## DATA EXCERPTS
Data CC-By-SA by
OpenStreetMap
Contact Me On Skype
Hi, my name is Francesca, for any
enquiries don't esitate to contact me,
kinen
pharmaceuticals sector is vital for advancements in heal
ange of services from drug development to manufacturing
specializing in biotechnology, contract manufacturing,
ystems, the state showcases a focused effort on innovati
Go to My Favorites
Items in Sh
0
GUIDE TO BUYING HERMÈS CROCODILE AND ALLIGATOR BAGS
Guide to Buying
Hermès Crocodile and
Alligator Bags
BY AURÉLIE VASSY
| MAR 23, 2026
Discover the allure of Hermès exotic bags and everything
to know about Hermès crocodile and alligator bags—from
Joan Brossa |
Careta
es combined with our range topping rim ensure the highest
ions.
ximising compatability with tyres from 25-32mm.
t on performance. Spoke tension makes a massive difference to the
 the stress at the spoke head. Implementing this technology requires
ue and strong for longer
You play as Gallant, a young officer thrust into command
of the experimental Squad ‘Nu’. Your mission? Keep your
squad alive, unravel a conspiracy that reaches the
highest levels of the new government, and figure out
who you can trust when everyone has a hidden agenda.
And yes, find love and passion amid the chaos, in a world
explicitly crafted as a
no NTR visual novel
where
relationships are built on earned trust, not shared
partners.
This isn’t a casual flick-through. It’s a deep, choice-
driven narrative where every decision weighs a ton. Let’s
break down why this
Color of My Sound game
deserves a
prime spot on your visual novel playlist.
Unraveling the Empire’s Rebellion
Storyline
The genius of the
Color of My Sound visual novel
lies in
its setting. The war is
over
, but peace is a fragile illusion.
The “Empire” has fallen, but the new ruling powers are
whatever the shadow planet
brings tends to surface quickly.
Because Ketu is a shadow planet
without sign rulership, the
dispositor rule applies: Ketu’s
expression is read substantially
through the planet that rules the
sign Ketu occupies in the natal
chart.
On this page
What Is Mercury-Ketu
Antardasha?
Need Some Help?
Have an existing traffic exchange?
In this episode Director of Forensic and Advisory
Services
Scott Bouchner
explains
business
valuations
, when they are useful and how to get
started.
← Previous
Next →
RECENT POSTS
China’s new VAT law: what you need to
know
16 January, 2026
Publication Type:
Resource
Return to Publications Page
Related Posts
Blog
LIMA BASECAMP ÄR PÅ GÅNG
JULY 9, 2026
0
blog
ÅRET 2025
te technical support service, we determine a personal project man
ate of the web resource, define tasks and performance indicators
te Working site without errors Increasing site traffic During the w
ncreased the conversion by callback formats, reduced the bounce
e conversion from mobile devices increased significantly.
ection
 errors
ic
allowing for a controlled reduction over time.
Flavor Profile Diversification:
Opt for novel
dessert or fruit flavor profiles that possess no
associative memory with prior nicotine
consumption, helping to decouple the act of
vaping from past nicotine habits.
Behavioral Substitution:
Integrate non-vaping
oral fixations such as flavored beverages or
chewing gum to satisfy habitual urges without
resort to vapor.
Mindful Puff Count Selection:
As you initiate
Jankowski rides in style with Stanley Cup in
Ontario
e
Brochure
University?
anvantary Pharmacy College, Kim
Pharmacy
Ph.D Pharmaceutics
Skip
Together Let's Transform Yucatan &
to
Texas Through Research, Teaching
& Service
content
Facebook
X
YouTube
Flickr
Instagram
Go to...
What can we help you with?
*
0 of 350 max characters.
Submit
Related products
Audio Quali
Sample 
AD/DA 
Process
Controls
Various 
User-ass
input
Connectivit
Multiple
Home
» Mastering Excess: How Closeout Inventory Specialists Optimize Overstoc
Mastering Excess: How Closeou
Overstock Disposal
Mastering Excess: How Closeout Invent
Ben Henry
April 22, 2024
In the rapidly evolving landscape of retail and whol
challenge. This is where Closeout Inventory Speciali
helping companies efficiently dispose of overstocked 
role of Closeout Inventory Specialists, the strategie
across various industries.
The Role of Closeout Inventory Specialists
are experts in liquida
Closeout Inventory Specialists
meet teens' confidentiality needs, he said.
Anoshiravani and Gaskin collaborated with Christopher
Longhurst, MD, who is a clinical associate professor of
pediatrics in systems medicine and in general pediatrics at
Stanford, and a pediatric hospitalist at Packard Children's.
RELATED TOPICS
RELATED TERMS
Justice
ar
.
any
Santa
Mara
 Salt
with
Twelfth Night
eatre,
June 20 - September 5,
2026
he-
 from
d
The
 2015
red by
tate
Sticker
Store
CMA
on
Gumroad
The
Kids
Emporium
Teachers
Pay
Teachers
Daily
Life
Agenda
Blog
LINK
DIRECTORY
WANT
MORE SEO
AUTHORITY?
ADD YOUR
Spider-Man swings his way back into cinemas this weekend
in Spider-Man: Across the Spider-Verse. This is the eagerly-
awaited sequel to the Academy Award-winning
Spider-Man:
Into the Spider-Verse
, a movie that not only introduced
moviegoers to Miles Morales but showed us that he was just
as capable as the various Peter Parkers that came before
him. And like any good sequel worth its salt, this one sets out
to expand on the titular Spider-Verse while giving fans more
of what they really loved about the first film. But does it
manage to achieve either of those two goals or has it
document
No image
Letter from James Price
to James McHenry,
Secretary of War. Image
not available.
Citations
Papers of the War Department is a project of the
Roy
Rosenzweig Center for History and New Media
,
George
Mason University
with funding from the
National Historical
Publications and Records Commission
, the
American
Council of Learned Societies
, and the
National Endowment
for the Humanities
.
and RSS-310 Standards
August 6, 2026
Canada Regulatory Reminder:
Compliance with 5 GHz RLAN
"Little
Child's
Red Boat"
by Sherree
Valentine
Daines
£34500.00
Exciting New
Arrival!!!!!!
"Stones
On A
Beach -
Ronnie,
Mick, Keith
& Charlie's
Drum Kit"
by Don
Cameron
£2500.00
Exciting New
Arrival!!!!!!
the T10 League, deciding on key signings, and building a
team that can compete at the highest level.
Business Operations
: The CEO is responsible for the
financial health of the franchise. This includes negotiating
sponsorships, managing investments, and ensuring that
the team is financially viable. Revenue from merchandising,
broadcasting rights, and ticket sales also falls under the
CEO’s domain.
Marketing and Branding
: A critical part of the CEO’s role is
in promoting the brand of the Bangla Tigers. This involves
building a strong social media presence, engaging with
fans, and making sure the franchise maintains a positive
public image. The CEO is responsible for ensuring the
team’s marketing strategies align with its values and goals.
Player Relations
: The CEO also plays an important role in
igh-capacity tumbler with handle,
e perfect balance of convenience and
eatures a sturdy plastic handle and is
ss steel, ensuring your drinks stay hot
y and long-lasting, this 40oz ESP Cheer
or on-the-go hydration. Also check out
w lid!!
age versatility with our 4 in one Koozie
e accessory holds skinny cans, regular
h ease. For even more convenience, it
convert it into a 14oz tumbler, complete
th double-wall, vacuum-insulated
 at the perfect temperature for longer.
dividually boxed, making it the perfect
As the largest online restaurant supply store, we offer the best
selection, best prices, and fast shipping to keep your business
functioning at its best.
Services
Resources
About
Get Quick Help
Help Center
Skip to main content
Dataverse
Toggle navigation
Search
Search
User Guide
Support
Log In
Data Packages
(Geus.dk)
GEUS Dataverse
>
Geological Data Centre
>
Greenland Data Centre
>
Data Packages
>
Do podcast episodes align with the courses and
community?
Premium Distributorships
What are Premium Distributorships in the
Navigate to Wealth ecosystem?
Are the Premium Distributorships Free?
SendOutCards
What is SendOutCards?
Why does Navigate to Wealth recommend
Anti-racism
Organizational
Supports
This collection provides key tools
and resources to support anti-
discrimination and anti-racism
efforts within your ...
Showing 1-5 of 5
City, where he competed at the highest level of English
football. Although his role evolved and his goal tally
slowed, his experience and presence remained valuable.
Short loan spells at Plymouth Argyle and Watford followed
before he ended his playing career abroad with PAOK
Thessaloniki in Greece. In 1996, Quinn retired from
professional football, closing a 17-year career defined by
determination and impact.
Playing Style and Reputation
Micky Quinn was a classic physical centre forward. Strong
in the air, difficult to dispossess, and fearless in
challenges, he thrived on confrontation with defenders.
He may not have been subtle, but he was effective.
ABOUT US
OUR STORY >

## TO DO
Report each line of the records that contains the string "making", treating uppercase and lowercase as different.

## SOLVED EXERCISE
fans, and making sure the franchise maintains a positive
dividually boxed, making it the perfect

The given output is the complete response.